What to do: List every line in the items below that contains the string "while". Case counts, so only matches with the same capitalization qualify.

Records for this task:
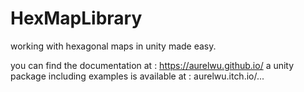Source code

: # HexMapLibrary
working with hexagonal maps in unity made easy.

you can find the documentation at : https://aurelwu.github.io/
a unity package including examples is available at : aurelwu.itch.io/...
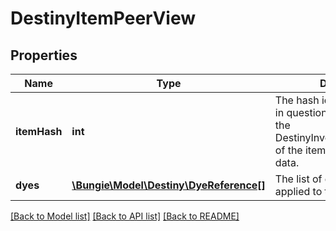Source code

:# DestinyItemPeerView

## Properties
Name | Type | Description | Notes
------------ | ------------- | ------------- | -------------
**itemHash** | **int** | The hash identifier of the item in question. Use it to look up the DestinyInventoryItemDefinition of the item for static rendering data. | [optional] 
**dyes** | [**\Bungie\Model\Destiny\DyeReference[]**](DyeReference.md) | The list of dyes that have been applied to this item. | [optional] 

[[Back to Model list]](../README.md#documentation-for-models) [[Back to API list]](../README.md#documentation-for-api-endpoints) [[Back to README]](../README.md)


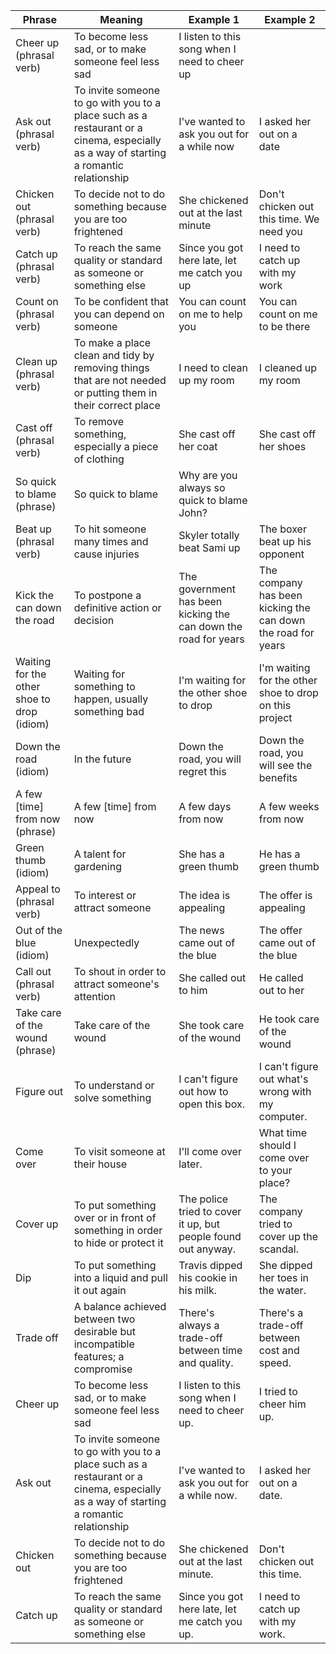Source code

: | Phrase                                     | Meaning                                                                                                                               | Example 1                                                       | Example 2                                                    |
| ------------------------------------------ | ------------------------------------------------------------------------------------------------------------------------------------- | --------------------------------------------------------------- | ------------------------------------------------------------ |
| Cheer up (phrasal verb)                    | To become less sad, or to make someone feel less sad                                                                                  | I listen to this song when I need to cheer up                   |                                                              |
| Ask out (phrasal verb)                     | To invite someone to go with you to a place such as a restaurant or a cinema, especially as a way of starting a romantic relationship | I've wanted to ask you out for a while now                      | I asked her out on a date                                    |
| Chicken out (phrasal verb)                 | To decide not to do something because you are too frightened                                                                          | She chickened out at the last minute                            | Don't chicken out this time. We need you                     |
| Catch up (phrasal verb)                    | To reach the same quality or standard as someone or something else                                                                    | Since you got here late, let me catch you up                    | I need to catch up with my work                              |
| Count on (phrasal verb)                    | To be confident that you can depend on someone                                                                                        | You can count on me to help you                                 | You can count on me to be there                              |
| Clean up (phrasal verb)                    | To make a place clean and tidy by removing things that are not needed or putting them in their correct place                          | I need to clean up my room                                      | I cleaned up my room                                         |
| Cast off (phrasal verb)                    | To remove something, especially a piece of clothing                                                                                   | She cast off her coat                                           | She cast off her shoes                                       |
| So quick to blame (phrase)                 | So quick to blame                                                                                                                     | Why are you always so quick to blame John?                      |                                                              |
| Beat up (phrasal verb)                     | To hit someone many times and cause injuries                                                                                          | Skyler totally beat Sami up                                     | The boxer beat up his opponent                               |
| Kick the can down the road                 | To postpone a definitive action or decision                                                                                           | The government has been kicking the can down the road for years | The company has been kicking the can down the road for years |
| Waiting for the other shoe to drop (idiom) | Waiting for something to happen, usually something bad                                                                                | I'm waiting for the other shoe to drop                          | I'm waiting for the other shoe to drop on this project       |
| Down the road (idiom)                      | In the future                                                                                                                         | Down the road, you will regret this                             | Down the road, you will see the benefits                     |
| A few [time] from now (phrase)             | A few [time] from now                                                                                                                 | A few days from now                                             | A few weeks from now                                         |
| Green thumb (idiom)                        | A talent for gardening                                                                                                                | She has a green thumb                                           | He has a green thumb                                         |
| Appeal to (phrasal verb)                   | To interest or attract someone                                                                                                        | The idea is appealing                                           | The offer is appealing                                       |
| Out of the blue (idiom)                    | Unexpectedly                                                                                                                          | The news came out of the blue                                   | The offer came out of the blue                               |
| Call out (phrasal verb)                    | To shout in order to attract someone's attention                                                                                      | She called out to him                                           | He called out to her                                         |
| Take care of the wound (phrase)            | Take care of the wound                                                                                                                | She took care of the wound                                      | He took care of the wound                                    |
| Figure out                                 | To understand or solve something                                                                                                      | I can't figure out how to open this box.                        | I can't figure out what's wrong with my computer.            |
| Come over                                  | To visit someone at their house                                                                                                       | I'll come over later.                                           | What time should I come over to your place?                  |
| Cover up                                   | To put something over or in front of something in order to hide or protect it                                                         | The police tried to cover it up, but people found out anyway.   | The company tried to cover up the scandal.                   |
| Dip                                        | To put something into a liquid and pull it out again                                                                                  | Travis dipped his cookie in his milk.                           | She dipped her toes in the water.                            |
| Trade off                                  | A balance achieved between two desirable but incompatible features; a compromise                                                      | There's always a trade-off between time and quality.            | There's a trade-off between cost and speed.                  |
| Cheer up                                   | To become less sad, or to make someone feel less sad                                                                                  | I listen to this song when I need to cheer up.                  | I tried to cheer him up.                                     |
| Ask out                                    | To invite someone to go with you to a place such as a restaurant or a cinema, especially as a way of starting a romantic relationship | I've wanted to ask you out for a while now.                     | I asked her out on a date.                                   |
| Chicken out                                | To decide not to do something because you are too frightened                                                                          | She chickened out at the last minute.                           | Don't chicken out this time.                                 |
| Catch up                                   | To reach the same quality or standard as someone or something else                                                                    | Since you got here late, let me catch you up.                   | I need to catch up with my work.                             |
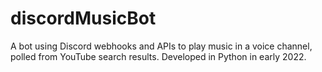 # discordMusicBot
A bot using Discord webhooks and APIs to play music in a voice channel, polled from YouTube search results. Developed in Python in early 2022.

Solution to this task:
| Ask out (phrasal verb)                     | To invite someone to go with you to a place such as a restaurant or a cinema, especially as a way of starting a romantic relationship | I've wanted to ask you out for a while now                      | I asked her out on a date                                    |
| Ask out                                    | To invite someone to go with you to a place such as a restaurant or a cinema, especially as a way of starting a romantic relationship | I've wanted to ask you out for a while now.                     | I asked her out on a date.                                   |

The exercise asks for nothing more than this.